Adding another interesting chapter to the revisionist history of women’s contribution to WWII, David Leland’s The Land Girls pays tribute to Britain’s Women’s Land Army (WLA), a unit composed of femmes who volunteered to work in the fields as replacement for the men fighting in combat.
Made in the British tradition of quality, this period drama is so exquisitely mounted and so splendidly acted that it might overcome the lack of known stars in its cast and the ultra-romantic center that occasionally gives the film the aura of a soft melodrama. Since the story centers on the actions, feelings, and foibles of 1940s women, The Land Girls holds special allure for older female audiences, but pic is so enjoyable on its own terms that, with the right marketing, Gramercy might reach a broader demographic foundation.
In 1941, a new regiment called the Women’s Land Army, or “The Land Girls,” was formed in England with the purpose of recruiting and dispatching women of all walks of life to help farms in desperate need for workers. Answering the call, three beautiful women, representing different social backgrounds, arrive at a remote spot in rural Dorset.
Stella (Catherine McCormack) is a quiet, romantic woman, about to be married to a naval officer named Philip (Paul Bettany). Quirky and cerebral, Ag (Rachel Weisz) is a Cambridge graduate, who needs to experience a different kind of life. Prue (Anna Friel), the youngest, is a working-class hairdresser whose brazen wit and flirtatious manner serve as a camouflage for her innocence.
The farm is owned by the taciturn Mr. Lawrence (Tom Georgeson), an elderly man, totally committed to the land ever since he had purchased it, at the end of WWI. Mr. Lawrence now depends on the work of his loyal, submissive wife (Maureen O’Brien) and their volatile son, Joe (Steven Mackintosh). Dreaming of becoming a fighter pilot, Joe resents the fact that he’s forced to work at the farm. However, as the only eligible and handsome man around, in due course, Joe courts and beds all three women, each in a distinct style–and with different feelings.

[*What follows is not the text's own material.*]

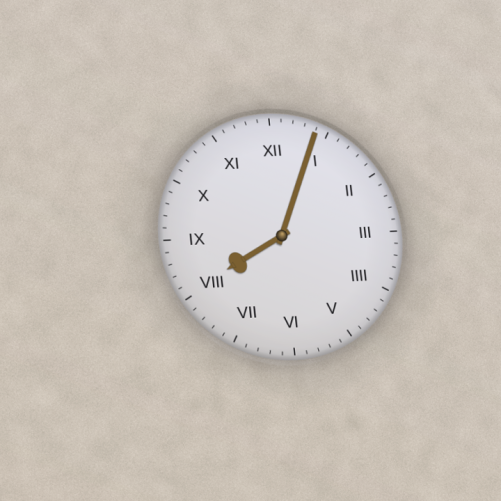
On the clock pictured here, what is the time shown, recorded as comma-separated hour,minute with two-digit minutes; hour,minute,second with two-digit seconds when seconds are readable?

The women spend long, hard working days, ploughing the soil, feeding livestock, milking cows, planting trees, even rat-catching. Significantly, the more traditional domestic work was designated as off-limits, demanding that the Land Girls be assigned to male-oriented tasks. The movie shows how under harsh and intense conditions a unique camaraderie developed among the women, one that strengthened them both individually and collectively.

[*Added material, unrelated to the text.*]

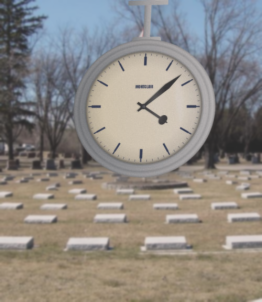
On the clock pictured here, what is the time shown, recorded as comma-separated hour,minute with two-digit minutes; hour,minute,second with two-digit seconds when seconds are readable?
4,08
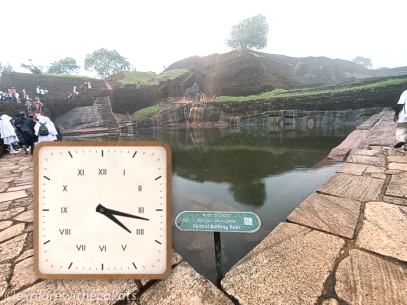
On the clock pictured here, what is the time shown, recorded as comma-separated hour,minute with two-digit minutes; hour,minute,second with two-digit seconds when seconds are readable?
4,17
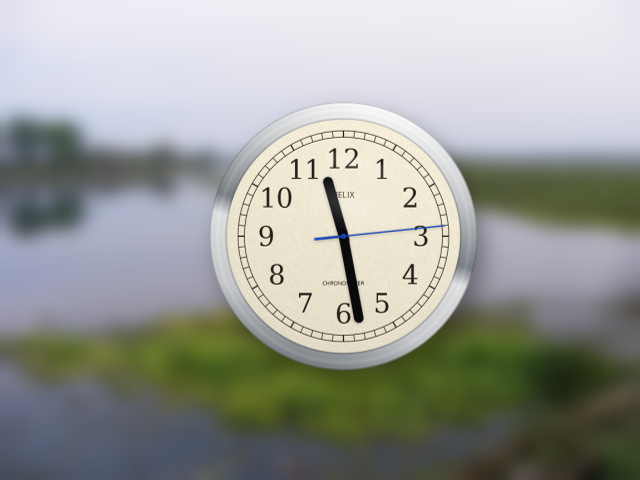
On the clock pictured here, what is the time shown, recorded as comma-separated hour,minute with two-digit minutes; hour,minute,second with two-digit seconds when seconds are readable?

As writer and director, Leland is obviously attracted to strong, eccentric women, as was evident in his debut, Wish You Were Here, which displayed a knockout performance by Emily Lloyd as a sexually outrageous adolescent, and its sequel, Personal Services (which Leland wrote but didn’t helm), a chronicle of the notorious madame, Cynthia Payne. Lacking the former pic’s rough edge and the latter’s bittersweet tone, Land Girls is more silky and sappy, structured as an old-fashioned meller that occasionally feels like Masterpiece Theater, not so much in its visuals as in its soothing sensibility.
At the same time, Leland doesn’t repeat the error that Bruce Beresford committed in Paradise Road, which was also set in WWII and paid homage to female prisoners in Japanese camps. That film had too many characters (though each was a type) and Beresford couldn’t find the emotional core of the story. Instead, Leland concentrates on three women, endowing each one of them with a distinctive personality–and a set of problems to handle.
Though nicely adapted to the screen, Land Girls still feels like a compressed novel, with the requisite twists and turns of a richly dense story. Indeed, each woman gets to experience sexual initiation, love, marriage, tragedy–and by war’s end, an altered destiny. Nontheless, the film’s more general and relevant themes, love versus duty, the power of friendship and, above all, the role of WLA in providing newfound freedom for women living in conservative era, don’t get lost in the maze.
Land Girls illustrates beautifully how civilians were affected by the War, specifically, the impact of big events on “small” and ordinary lives, and the meaning of falling for the right guy at the wrong time. Pic’s second part centers on the genuine love that develops between Stella and Joe, after he’s denied service due to health problems. Stella leaves, presumably for a short time, to visit her wounded fiance and tell him of her change of heart. Joe waits impatiently for her return at the train station, but Stella never comes back. Their next meeting is depicted in a brief epilogue, when Stella and her comrades are reunited years after the war.
Leland has assembled a large, attractive cast to populate his sprawling saga. McCormack, Weisz and Friel fit so seamlessly into their parts that they form a beautiful ensemble to behold, with their acting at once disciplined and exuberant. Mackintosh, who played the transsexual in Different for Girls, is virtually unrecognizable here, admirably holding his own against the female-dominated cast.
Production values are superlative across the board, especially Henry Braham’s widescreen location lensing (pic was shot in West England), which provides visual pleasure. Other outstanding contributions include Nick Moore’s smooth editing, Caroline Amies’ evocative production design, Shuna Harwood’s unerringly accurate costumes, and Brian Lock’s amiably mellow score, which is complemented by some period tunes.